George ground his teeth against the laughter of his fellow inmates.
***
1978:
In the new mountain retreat that he’d built after his original mountain cave hideout had been compromised, George sat alone in a small cushioned chair in the walk-in cold storage unit that he’d taken from his old basement laboratory. His affliction had come back entirely, stronger than ever, requiring him to spend his time either in the freezer or in one of the air-conditioned suits he used while performing daring crimes as Mister Zero. He could no longer tolerate temperatures above the freezing point, even slightly. He sat in silence, contemplating the rest of his life.
“I wanted to be a great scientist,” he said to himself. “They made me a criminal. Fine! A criminal I am, and a criminal I will remain. The greatest this world has ever known!”
***
“In a daring daylight robbery,” the television newscaster read, “the Gotham Art Museum was raided by the costumed criminal known as Mister Freeze. Taken were–“ The broadcast ended abruptly as a blast of freezing chemicals sheathed the television set in ice, causing it to die in a shower of sparks.
“Mister Zero, you incompetent clod!” George shouted at the mute television. “Mister Zero, not Mister Freeze!”
***
“Here you go, George,” the prison guard said, dropping a rolled-up newspaper into the pneumatic tube set into the wall outside George’s cell. “Have a read. You made the front page.”

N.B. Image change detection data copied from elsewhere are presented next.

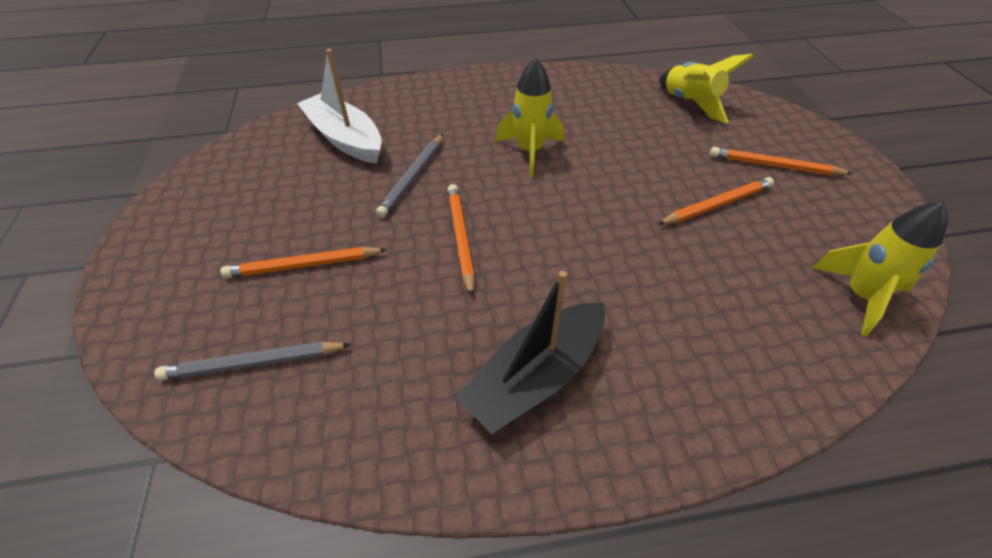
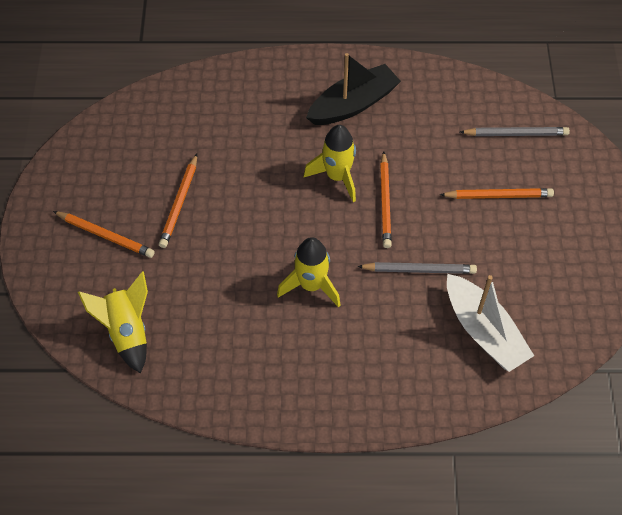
camera: 170 degrees left, 10 degrees up
(413, 177) = (419, 270): grey pencil -> grey pencil turned 60 degrees clockwise
(717, 204) = (179, 203): orange pencil -> orange pencil turned 60 degrees counterclockwise
(860, 296) = (134, 120): yellow rocket -> yellow rocket (337, 176)

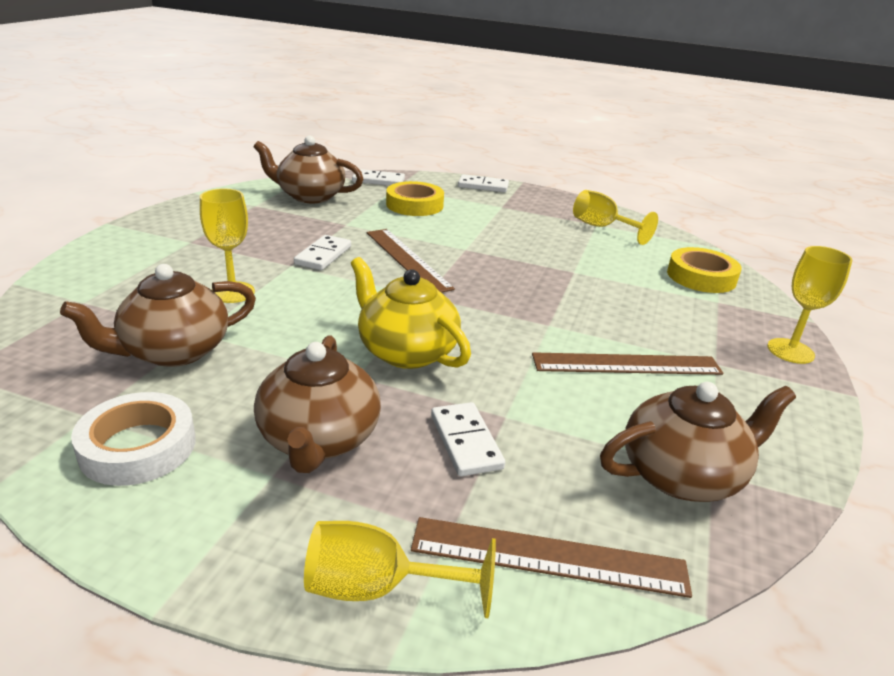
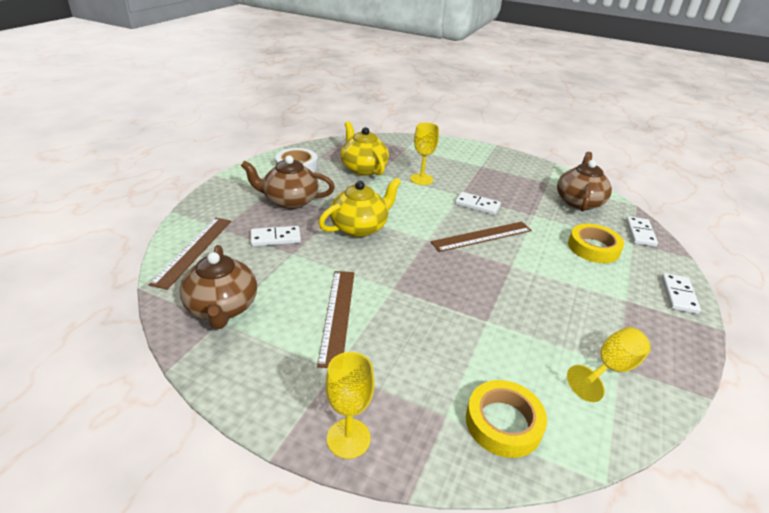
camera: 95 degrees right, 5 degrees up
(174, 351) = (363, 168): brown teapot -> yellow teapot
(378, 588) = (202, 210): yellow goblet -> none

George said nothing as the hissing tube deposited the paper inside his cell. George’s cell was kept at a constant thirty degrees Fahrenheit, cold enough for him to survive in. So that no crippling heat could get in, food and other materials were delivered by the pneumatic tube. In place of bars, a plexiglass wall separated George from the outside world.
He took the paper in his hands and unrolled it. The headline read, MR. FREEZE’S COLD WAR ENDED BY BATMAN. (*) George crumpled the paper fiercely between his hands.
“Mister Freeze again!” he snarled. George had called himself by that cursed name once or twice in an attempt to mock that campy TV program, but it had backfired when his sarcastic tone had been misinterpreted as sincerity. Even Batman and Robin had believed that he had changed his nom du crime, and now the newspapers had cemented it in print. (*) “That damned television company! The Scarecrow and Two-Face were smart not to sign their bloody devil’s deal! Now I’ll be stuck with this name for the rest of my life!”
[(*) Editor’s note: See “Mr. Freeze’s Chilling Deathtrap,” Detective Comics #373 (March, 1968).]
George turned and looked out the plexiglass window that overlooked the prison exercise yard. He saw the prisoners playing softball in the warm autumn sunshine, saw the breeze stirring the leaves. He felt a catch in his throat at this vision of a life that was forever denied him.
“Very well,” he said. “So I’m Mister Freeze. Waygreen made it the name of a clown. I will make it a name to be feared, trembled at! When I get out of this cell, I’ll show them a crime wave the likes of which they’ve never seen before!”
The man once known as George Szerro, now resigned to a life as Mister Freeze, sat on the bunk against the wall of his cell and began to carefully, meticulously, plan.